(What needs to be done): Report only the number of lines in the records below that contain the string "temps", treating uppercase and lowercase letters as distinct.

(Data excerpts)
────────────────────

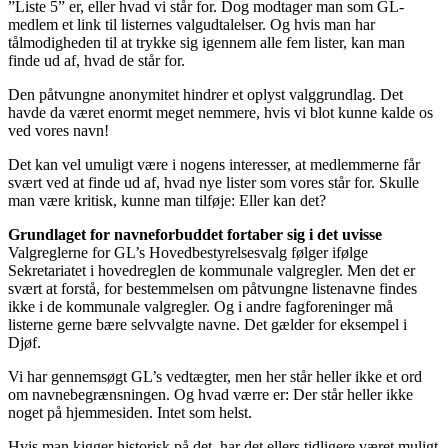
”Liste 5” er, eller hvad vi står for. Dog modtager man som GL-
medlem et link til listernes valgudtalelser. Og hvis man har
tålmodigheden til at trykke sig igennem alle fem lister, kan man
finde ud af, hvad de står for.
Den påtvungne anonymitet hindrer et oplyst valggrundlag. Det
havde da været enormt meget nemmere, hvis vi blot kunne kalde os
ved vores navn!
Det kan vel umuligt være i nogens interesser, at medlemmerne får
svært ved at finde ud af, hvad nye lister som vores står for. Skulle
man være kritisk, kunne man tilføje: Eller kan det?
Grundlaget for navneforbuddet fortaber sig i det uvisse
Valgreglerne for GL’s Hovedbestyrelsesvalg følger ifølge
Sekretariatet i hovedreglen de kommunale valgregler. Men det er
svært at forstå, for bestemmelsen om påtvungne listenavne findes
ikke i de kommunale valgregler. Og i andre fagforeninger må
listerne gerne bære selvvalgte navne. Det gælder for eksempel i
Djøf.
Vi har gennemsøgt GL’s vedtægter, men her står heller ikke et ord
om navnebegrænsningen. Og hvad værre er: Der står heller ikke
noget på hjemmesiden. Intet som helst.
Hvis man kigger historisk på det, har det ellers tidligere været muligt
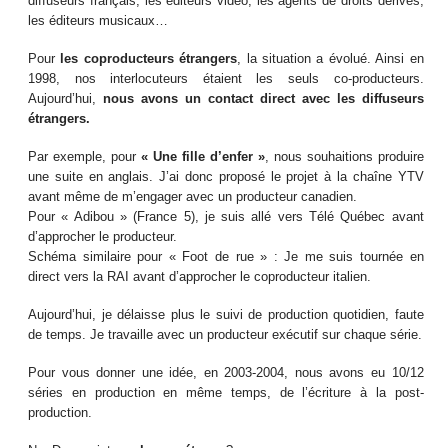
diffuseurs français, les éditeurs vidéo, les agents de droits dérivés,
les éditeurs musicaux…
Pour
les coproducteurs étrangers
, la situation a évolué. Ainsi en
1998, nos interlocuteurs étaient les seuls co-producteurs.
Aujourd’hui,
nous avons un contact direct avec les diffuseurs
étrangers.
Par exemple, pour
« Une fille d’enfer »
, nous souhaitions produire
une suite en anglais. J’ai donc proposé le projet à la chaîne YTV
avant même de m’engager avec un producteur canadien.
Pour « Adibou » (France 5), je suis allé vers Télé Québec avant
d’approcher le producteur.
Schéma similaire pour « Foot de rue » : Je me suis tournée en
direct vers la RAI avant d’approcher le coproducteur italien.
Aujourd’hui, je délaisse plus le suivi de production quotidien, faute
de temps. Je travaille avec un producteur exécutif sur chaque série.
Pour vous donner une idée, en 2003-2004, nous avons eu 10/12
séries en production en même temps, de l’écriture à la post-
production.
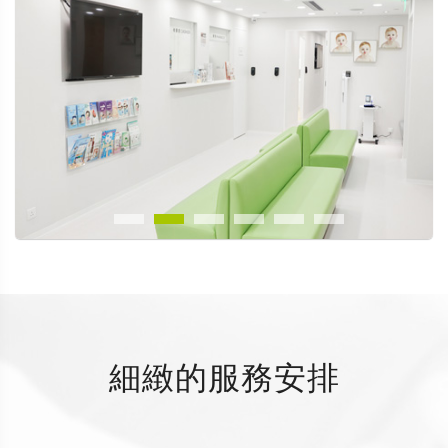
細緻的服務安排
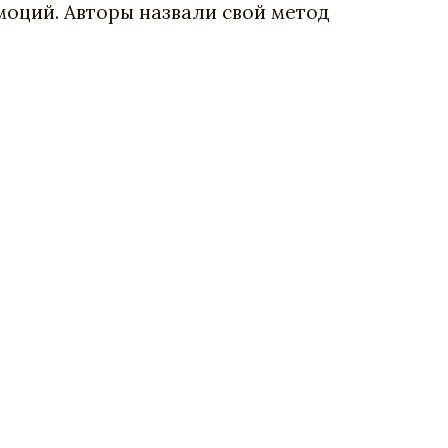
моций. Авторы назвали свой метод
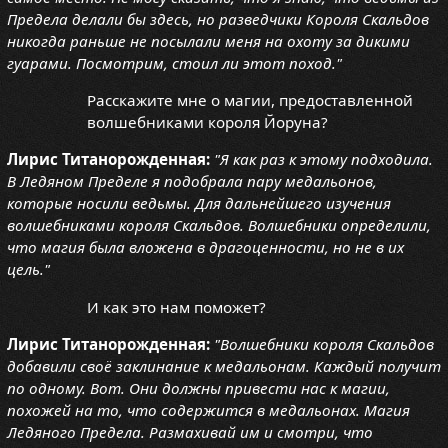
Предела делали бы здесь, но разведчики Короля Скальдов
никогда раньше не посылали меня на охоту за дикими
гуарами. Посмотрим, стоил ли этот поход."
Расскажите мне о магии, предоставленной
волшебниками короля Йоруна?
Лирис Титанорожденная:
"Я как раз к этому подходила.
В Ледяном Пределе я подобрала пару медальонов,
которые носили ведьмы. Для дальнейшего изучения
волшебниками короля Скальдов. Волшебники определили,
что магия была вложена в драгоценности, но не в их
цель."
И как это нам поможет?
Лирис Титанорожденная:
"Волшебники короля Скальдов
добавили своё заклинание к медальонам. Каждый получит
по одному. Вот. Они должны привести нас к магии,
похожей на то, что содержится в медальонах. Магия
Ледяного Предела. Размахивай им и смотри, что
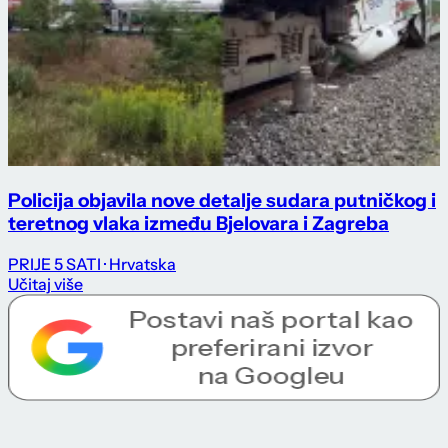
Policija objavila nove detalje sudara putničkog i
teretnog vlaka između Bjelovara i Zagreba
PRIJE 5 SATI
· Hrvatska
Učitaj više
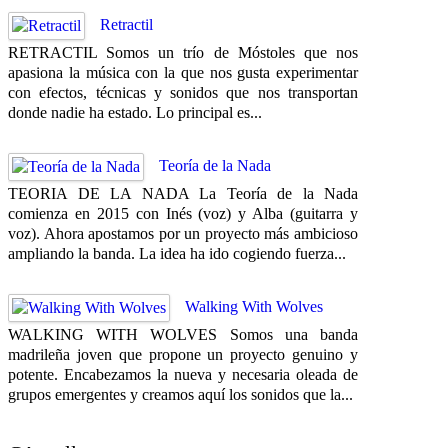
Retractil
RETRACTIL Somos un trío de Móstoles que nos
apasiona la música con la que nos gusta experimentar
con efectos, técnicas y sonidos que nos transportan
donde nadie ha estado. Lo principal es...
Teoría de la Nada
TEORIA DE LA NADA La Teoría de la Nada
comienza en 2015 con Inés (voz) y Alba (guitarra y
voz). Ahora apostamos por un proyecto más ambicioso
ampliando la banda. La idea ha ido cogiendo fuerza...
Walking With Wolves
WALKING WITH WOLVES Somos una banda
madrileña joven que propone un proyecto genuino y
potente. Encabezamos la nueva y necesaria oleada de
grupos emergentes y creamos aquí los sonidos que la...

────────────────────

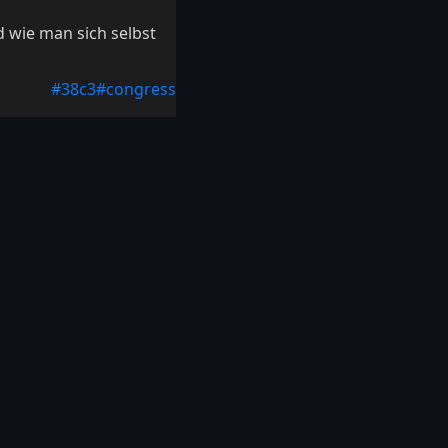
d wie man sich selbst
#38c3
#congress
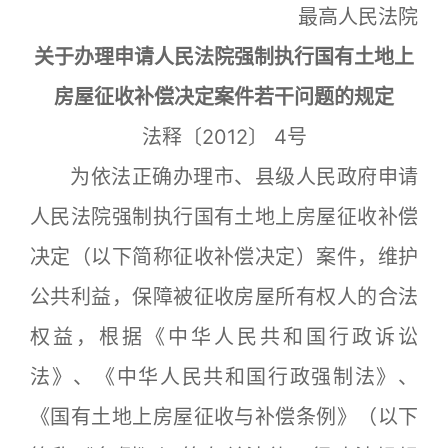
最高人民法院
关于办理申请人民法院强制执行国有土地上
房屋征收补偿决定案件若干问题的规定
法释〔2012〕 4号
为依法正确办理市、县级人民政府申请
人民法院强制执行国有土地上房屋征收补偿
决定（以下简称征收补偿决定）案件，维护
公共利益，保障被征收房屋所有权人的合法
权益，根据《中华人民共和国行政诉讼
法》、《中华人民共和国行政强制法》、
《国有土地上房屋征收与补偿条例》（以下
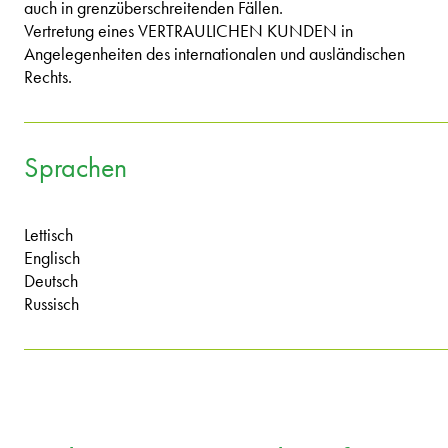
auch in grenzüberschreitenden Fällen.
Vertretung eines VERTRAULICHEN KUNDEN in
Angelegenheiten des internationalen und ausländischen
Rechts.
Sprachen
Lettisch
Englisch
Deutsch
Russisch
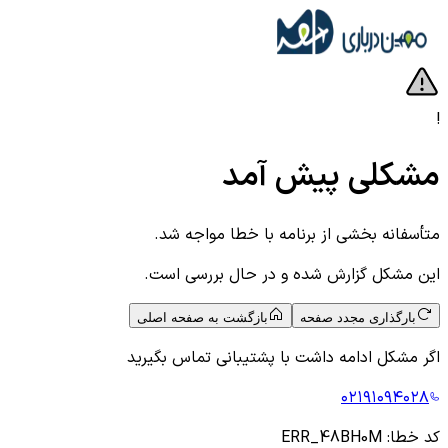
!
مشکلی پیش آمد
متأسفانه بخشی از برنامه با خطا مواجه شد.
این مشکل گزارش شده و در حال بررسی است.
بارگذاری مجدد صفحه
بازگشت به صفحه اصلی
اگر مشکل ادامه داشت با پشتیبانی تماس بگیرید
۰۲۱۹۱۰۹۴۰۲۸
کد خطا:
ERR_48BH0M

────────────────────

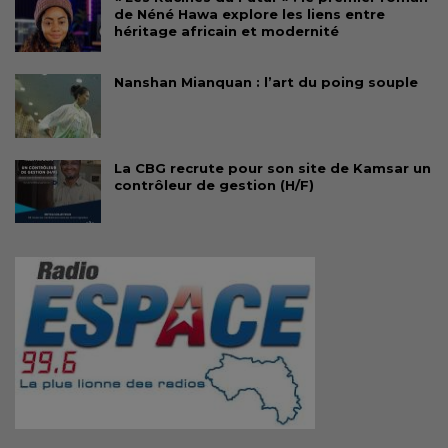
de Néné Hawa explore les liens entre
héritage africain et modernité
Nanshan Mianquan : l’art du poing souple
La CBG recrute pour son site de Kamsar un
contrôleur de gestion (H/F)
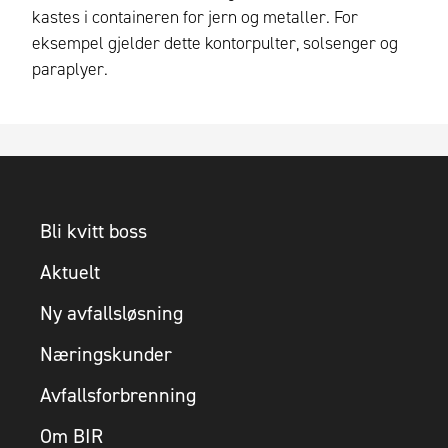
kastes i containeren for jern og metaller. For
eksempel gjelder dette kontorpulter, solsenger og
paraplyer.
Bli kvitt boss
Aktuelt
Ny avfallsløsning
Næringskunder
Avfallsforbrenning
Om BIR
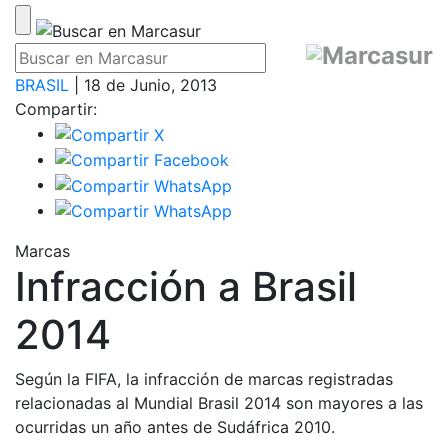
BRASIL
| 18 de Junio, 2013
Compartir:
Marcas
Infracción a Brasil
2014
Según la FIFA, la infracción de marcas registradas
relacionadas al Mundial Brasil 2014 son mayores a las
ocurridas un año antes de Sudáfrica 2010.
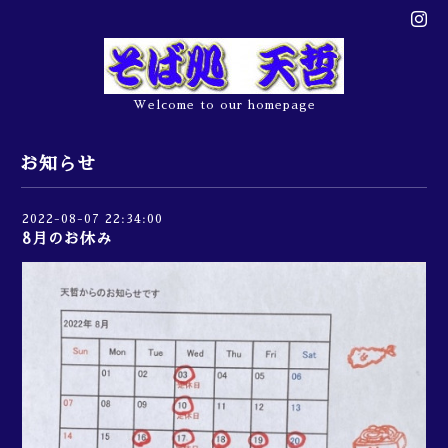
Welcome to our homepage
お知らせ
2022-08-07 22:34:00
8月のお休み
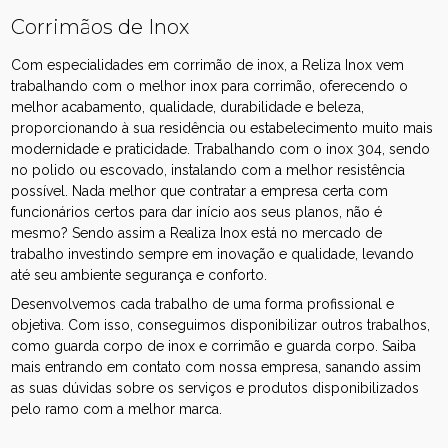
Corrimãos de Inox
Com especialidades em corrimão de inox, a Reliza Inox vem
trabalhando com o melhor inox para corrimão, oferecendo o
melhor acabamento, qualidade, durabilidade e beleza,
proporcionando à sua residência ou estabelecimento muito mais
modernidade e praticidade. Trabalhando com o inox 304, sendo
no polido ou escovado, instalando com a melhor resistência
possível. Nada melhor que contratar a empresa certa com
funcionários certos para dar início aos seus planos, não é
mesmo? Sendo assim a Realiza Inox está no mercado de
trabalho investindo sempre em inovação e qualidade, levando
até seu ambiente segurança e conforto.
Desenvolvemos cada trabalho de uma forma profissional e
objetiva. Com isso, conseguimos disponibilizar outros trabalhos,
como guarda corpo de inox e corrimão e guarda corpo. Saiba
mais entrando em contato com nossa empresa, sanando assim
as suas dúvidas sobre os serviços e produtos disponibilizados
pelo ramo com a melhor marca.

────────────────────

(Answer section): 2